Judith Montréal Garriga (CaixaBank Research) | Global international tourism has grown significantly in recent quarters and is recovering to pre-pandemic levels. According to UN tourism indicators, in the first quarter of 2024, international tourism was only 3% below 2019 levels. The Spanish tourism sector was one of the first to recover, making Spain the second country, after Turkey, among the world’s top 10 tourist destinations to exceed pre-pandemic international tourist numbers. Thus, with 85 million tourists, Spain surpasses its own previous record and takes second place in the international ranking of tourist arrivals for 2023, behind France (100 million) and ahead of the United States (66.5 million).
Beyond visitor numbers, the main challenge for the tourism sector is to continue to grow in a sustainable and balanced way. To this end, it is important to pay attention to other areas of a structural nature, so as to be able to properly diagnose and continue to strengthen the strengths of the sector, as well as the weak points that need to be addressed to make growth sustainable in the long term. A good starting point for such a diagnosis is the Travel and Tourism Development Index (TTDI), a benchmark index that compares 119 countries to measure the set of factors and policies that allow a sustainable and resilient development of the tourism sector.
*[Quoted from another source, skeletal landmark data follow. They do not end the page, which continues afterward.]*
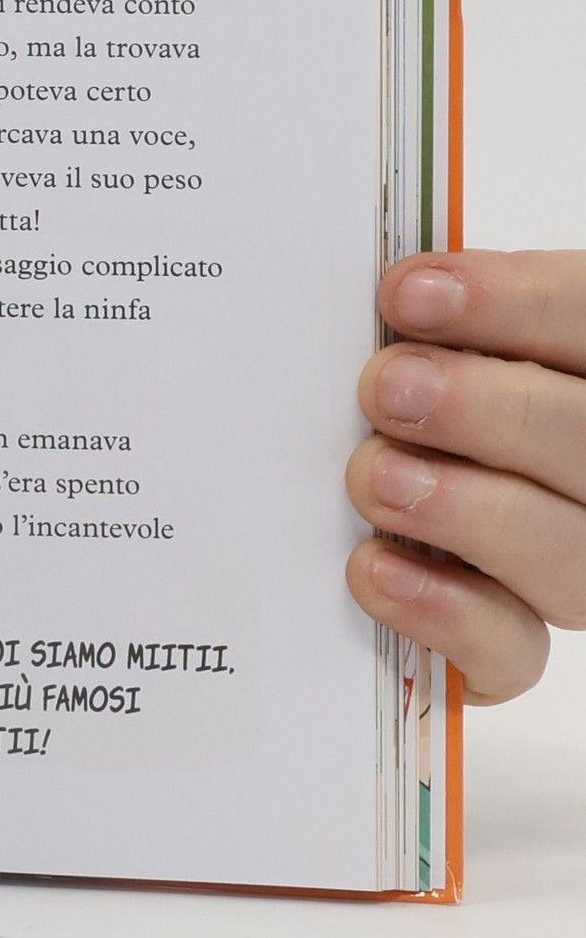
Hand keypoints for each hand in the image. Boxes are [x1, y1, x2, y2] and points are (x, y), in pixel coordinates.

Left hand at [345, 249, 585, 703]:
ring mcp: (573, 564)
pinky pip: (512, 649)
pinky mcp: (513, 645)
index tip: (408, 294)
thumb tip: (398, 288)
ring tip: (375, 475)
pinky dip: (442, 611)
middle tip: (388, 389)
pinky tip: (373, 567)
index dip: (514, 303)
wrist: (391, 515)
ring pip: (567, 551)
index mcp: (585, 371)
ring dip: (465, 508)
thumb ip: (436, 322)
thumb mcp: (434, 344)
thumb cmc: (413, 402)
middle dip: (486, 409)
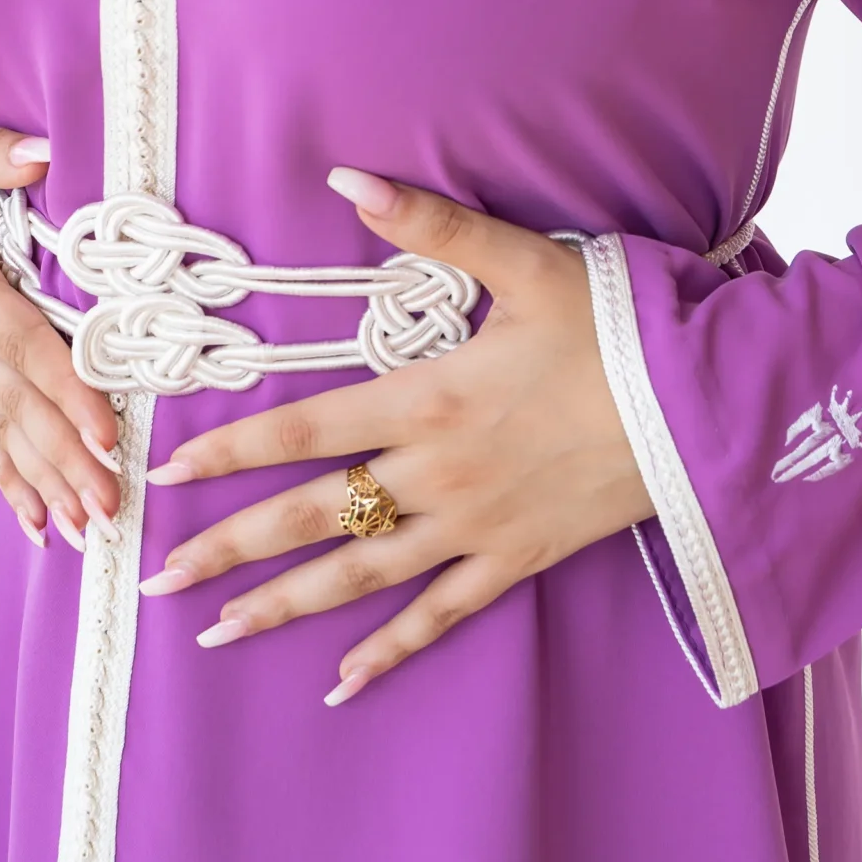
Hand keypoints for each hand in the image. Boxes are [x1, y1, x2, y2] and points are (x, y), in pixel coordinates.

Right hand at [0, 124, 119, 551]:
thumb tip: (42, 155)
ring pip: (1, 433)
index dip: (64, 387)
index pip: (19, 341)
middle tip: (112, 502)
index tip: (105, 429)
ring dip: (46, 483)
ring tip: (89, 529)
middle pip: (15, 404)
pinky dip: (12, 484)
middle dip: (65, 458)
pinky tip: (42, 528)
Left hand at [135, 168, 650, 703]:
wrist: (704, 411)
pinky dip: (389, 652)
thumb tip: (346, 176)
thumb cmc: (613, 327)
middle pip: (314, 516)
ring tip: (215, 631)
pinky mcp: (518, 561)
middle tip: (158, 577)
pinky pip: (440, 616)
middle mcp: (437, 475)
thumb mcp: (522, 261)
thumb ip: (429, 224)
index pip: (305, 428)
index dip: (233, 449)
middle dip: (230, 547)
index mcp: (428, 398)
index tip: (169, 472)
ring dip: (283, 606)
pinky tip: (341, 685)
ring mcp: (476, 528)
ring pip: (360, 578)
According to the 2024 TTDI, the Spanish tourism sector occupies a very prominent position in the global rankings, second only to the United States and ahead of Japan and France, and has moved up one place compared to the previous 2022 edition.
See the United Nations World Tourism Indicators | World Tourism Statistics (unwto.org). See the article “Spanish tourism sector will continue to grow strongly in 2024-2025” from the Tourism Sector Report for the second half of 2024. Spain is also the second largest country in the world in terms of international tourism expenditure, behind the United States and ahead of the United Kingdom. The TTDI is an index created by the World Economic Forum. The second edition of this index, an evolution of the Travel and Tourism Competitiveness Index (TTCI), published since 2007, was published in 2024.
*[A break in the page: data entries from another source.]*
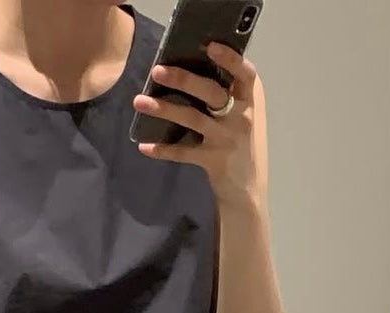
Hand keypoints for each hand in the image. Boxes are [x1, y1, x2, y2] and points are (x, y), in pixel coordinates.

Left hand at [133, 40, 267, 203]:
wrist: (247, 190)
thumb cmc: (241, 143)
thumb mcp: (243, 115)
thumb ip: (228, 94)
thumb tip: (191, 69)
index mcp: (250, 100)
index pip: (245, 73)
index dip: (229, 59)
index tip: (209, 46)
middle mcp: (242, 117)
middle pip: (211, 92)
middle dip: (183, 80)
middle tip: (157, 71)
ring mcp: (227, 139)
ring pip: (193, 118)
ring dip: (164, 109)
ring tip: (139, 102)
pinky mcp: (214, 160)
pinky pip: (184, 152)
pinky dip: (164, 149)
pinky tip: (145, 146)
The TTDI is made up of five sub-indexes, each covering a different pillar (17 in total), among which Spain stands out in terms of its cultural and natural resources, its environment (in particular health and hygiene, safety and security, ICT connections and workforce) and most of the infrastructure relevant to the tourism sector (the quality of airport infrastructure and the quality of hotel facilities stand out). On the other hand, the Travel & Tourism Environment sub-index is disadvantaged by the price competitiveness pillar, where Spain ranks 94th, tied with France (102nd), Italy (105th) and Portugal (93rd), but this is due to the presence of countries with high price competitiveness (Turkey, for example, ranks 40th in this area).
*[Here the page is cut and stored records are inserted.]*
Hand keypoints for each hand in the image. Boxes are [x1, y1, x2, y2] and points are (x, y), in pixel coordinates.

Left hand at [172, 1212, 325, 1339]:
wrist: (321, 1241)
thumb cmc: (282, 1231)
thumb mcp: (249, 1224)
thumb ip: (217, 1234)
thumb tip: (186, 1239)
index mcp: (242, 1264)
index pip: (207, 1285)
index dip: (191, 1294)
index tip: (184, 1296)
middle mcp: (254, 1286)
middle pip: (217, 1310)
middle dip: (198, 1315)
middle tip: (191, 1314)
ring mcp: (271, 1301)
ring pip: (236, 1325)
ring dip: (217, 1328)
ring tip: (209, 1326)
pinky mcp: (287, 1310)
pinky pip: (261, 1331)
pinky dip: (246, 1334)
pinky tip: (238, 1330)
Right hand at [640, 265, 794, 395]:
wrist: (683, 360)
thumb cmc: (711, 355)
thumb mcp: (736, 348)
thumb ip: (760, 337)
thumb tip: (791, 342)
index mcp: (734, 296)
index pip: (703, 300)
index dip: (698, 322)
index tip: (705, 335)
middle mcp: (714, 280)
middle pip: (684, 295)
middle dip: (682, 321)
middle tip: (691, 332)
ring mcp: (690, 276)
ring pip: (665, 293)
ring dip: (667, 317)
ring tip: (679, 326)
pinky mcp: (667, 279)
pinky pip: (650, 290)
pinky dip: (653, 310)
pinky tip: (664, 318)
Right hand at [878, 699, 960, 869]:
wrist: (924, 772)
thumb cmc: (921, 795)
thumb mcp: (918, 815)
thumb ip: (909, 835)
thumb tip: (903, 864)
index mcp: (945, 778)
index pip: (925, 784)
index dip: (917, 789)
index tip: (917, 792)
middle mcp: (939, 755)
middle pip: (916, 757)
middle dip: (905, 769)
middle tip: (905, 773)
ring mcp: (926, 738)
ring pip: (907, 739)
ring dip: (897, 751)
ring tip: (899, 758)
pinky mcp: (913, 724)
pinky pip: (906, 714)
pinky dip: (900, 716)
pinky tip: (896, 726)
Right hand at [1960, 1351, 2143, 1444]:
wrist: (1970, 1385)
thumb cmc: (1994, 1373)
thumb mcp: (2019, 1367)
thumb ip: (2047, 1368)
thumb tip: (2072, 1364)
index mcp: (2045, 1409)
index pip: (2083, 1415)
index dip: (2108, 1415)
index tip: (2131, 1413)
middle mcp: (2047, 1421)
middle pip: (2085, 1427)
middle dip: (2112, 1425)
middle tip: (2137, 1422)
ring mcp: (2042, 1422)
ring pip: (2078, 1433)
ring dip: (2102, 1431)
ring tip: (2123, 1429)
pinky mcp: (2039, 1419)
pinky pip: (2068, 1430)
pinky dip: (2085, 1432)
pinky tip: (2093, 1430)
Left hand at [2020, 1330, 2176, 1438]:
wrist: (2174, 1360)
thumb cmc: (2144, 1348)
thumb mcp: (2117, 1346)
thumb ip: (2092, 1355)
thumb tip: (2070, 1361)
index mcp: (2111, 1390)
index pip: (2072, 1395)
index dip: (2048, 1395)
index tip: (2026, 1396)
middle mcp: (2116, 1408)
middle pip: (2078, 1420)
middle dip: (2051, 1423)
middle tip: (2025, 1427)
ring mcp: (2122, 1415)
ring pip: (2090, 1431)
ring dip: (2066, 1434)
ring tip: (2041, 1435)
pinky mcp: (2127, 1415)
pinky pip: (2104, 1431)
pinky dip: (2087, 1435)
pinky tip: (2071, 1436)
According to the TTDI, the area with the greatest room for improvement in the Spanish tourism sector is sustainability (Spain ranks 42nd in this sub-index). Among the different sustainability aspects taken into account (environmental, socio-economic and demand sustainability), the demand area has the lowest score. Specifically, the aspects to improve are the still high seasonality (improved compared to 2019, but still high in international comparison) and the high geographical concentration of tourism to cultural and natural sites.